**Excerpt to read**.
GLADSTONE INVESTMENT CORPORATION

TRANSFERABLE RIGHTS OFFERING

INSTRUCTIONS AS TO USE OF SUBSCRIPTION CERTIFICATES

Please Consult the Information Agent or Your Bank or Broker, as to Any Questions

        The following instructions relate to a rights offering by Gladstone Investment Corporation, a Delaware corporation (the "Company"), to all holders of record of the Company's common stock at the close of business on March 31, 2008, which we refer to as "Record Date Stockholders," as described in the Company's prospectus dated January 14, 2008, as supplemented by the prospectus supplements dated March 24, 2008 and March 31, 2008, which we refer to collectively as the "Prospectus." Record Date Stockholders, are receiving transferable subscription rights, which we refer to as the "Rights," to subscribe for and purchase shares of the Company's common stock, par value $0.001 per share. Unless defined herein, all capitalized terms have the meanings given in the Prospectus.

        A total of 5,520,033 shares are being offered in this Rights offering. The Rights are transferable and will be listed for trading on the NASDAQ Global Select Market under the symbol "GAINR" during the course of the Rights offering.

        As described in the accompanying Prospectus, each Record Date Stockholder will receive one Right for every three (3) shares of the Company's common stock recorded on the books of the transfer agent as of the Record Date. For every Right held, you will be able to subscribe for one share of common stock. This is your Basic Subscription Right. The Subscription Price per share will be ninety three percent (93%) of the volume-weighted average of the sales prices of our common stock on the NASDAQ Global Select Market for the five (5) consecutive trading days ending on the Expiration Date.

        The Estimated Subscription Price is $9.02 per share. Because the Subscription Price will be determined on the Expiration Date, Rights holders who decide to acquire shares pursuant to their Basic Subscription Rights or pursuant to the Over-Subscription Privilege will not know the actual Subscription Price when they make that decision. If the actual Subscription Price is lower, excess payments will be refunded (without interest), and if the actual Subscription Price is higher, Rights holders exercising their Rights will be required to make an additional payment.

**Outline labeling listing**.
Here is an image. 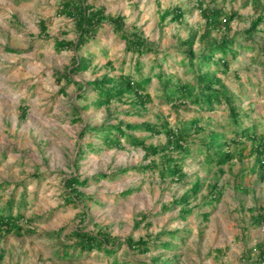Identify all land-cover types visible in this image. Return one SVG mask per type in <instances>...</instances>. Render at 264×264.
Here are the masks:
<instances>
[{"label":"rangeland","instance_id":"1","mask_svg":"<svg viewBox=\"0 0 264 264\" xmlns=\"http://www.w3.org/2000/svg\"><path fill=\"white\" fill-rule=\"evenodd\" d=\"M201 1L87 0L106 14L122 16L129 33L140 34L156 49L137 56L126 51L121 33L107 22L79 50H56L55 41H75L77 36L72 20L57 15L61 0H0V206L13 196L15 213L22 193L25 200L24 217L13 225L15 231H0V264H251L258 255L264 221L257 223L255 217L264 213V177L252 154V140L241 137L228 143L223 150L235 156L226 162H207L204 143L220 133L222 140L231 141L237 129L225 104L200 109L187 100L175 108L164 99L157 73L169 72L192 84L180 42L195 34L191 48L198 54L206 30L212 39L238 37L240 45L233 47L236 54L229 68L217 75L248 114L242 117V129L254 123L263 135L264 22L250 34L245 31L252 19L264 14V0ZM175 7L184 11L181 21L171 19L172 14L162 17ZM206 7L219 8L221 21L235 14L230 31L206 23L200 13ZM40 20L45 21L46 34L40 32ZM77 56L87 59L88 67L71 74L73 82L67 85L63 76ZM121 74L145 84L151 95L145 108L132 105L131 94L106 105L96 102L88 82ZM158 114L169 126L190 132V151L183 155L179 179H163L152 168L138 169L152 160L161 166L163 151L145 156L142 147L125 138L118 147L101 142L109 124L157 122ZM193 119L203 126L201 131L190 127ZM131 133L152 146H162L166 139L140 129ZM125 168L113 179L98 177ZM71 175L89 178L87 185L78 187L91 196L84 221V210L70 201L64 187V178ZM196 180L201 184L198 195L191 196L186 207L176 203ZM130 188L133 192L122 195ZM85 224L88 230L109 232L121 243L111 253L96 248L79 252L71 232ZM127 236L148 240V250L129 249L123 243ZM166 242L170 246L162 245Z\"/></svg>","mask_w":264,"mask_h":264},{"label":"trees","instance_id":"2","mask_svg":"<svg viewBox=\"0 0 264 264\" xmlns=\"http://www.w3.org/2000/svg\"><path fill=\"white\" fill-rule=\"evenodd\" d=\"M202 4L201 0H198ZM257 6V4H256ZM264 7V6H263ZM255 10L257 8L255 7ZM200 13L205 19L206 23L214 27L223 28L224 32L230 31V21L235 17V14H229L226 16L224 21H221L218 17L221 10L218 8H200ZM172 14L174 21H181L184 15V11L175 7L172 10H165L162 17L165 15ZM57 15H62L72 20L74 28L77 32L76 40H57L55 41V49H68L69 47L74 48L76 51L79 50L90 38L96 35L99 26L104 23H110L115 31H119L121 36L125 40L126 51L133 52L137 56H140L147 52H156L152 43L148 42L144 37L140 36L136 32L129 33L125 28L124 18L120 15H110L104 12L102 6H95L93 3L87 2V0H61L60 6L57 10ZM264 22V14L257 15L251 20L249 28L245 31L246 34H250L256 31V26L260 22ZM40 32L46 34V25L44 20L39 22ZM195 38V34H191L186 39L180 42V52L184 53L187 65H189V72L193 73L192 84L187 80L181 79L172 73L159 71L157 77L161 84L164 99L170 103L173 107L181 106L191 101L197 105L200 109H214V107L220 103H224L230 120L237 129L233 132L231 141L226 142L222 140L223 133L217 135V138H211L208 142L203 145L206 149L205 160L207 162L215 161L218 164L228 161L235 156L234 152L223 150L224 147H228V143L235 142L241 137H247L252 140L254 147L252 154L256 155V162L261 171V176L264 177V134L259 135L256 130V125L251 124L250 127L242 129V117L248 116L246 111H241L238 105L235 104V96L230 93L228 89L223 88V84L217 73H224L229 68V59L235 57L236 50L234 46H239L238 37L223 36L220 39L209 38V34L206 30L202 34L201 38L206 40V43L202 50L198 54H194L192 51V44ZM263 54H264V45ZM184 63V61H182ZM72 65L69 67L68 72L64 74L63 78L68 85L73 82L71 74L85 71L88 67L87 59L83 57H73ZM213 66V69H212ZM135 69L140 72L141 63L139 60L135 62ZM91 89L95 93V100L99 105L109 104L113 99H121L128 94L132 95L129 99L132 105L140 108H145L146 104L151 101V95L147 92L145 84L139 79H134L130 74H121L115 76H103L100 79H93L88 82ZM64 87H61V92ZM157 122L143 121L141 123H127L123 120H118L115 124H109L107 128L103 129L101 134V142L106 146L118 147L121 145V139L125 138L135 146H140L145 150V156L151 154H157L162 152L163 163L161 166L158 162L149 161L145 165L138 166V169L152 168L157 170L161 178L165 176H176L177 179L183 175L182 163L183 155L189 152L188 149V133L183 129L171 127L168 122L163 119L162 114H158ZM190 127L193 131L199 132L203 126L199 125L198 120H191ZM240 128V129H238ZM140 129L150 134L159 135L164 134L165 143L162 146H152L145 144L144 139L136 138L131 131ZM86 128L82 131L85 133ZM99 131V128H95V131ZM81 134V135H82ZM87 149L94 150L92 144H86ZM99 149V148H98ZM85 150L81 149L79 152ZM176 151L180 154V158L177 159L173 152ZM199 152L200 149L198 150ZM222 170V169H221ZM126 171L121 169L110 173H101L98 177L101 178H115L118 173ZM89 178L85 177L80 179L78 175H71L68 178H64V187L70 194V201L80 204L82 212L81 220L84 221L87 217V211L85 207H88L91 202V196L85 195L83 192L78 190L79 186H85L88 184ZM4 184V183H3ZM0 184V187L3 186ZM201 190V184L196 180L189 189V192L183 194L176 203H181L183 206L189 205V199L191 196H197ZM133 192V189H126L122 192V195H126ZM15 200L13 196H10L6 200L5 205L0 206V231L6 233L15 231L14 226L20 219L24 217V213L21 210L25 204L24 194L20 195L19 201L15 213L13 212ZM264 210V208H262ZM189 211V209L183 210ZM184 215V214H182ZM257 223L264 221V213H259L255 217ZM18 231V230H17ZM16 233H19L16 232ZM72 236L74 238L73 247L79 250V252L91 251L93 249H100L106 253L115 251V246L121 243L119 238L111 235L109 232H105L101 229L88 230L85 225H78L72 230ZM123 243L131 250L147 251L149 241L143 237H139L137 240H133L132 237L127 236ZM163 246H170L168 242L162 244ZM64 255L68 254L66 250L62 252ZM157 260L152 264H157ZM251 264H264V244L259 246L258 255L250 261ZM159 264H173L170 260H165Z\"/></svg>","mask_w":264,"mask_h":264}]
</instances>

--

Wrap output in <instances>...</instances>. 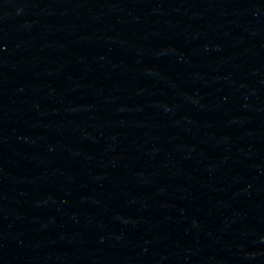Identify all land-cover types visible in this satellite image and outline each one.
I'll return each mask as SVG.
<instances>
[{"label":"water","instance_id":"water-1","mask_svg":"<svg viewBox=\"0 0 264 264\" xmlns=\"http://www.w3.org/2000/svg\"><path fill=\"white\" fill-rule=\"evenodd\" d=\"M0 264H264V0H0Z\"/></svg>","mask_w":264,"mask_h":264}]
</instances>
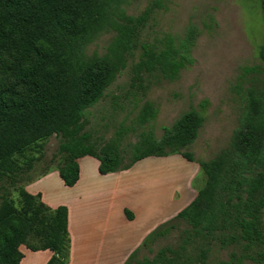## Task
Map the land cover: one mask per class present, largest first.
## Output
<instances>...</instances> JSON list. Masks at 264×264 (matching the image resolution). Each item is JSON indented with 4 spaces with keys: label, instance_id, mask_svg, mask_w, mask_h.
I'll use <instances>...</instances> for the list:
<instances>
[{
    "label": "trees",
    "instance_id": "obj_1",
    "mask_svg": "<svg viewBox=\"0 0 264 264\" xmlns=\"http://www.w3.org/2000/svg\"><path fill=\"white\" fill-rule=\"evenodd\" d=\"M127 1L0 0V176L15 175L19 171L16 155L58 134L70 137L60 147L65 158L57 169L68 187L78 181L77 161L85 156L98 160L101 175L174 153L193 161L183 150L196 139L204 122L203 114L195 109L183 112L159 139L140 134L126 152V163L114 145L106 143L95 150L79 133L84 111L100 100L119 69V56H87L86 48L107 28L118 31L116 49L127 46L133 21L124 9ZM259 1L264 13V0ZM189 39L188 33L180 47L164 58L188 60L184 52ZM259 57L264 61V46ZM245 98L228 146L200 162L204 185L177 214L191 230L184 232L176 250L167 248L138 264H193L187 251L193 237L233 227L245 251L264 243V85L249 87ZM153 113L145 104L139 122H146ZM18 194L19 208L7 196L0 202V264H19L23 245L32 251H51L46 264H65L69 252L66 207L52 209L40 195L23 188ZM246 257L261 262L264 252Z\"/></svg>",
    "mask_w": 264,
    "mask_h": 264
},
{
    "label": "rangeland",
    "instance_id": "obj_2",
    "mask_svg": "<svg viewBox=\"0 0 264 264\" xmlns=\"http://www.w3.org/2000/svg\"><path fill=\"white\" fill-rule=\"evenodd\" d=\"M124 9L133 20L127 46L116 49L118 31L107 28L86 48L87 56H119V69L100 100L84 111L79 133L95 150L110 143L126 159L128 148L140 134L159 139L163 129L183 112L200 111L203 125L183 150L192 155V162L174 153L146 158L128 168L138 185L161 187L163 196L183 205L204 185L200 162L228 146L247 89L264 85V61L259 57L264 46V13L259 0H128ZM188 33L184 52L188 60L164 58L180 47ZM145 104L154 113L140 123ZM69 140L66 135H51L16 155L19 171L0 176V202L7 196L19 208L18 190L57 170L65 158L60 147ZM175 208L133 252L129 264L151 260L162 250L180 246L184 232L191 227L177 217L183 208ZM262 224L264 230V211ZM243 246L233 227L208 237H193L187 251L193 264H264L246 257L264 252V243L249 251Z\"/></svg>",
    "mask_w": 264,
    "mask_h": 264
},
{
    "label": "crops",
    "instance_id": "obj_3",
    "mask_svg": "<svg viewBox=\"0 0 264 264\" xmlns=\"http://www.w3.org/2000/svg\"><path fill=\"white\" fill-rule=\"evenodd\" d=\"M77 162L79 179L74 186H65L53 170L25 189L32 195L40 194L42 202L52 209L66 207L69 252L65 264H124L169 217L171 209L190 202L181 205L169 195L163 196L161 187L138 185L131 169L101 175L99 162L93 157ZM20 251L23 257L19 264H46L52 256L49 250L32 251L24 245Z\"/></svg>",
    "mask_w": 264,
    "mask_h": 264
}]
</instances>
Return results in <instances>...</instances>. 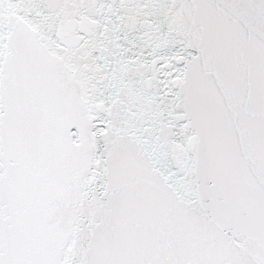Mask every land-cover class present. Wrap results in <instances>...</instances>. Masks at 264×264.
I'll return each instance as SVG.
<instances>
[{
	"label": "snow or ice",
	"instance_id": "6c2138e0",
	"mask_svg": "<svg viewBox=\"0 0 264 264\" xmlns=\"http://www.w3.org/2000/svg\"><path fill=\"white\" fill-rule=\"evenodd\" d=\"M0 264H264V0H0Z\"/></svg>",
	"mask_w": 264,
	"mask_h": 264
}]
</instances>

**Task description**.
Edit the rights offering instructions above: reproduce everything from "A total of 5,520,033" down to "the Expiration Date.", replacing "transfer agent" with "registrar".

**Expected answer**.
A total of 5,520,033 shares are being offered in this Rights offering. The Rights are transferable and will be listed for trading on the NASDAQ Global Select Market under the symbol "GAINR" during the course of the Rights offering.

        As described in the accompanying Prospectus, each Record Date Stockholder will receive one Right for every three (3) shares of the Company's common stock recorded on the books of the registrar as of the Record Date. For every Right held, you will be able to subscribe for one share of common stock. This is your Basic Subscription Right. The Subscription Price per share will be ninety three percent (93%) of the volume-weighted average of the sales prices of our common stock on the NASDAQ Global Select Market for the five (5) consecutive trading days ending on the Expiration Date.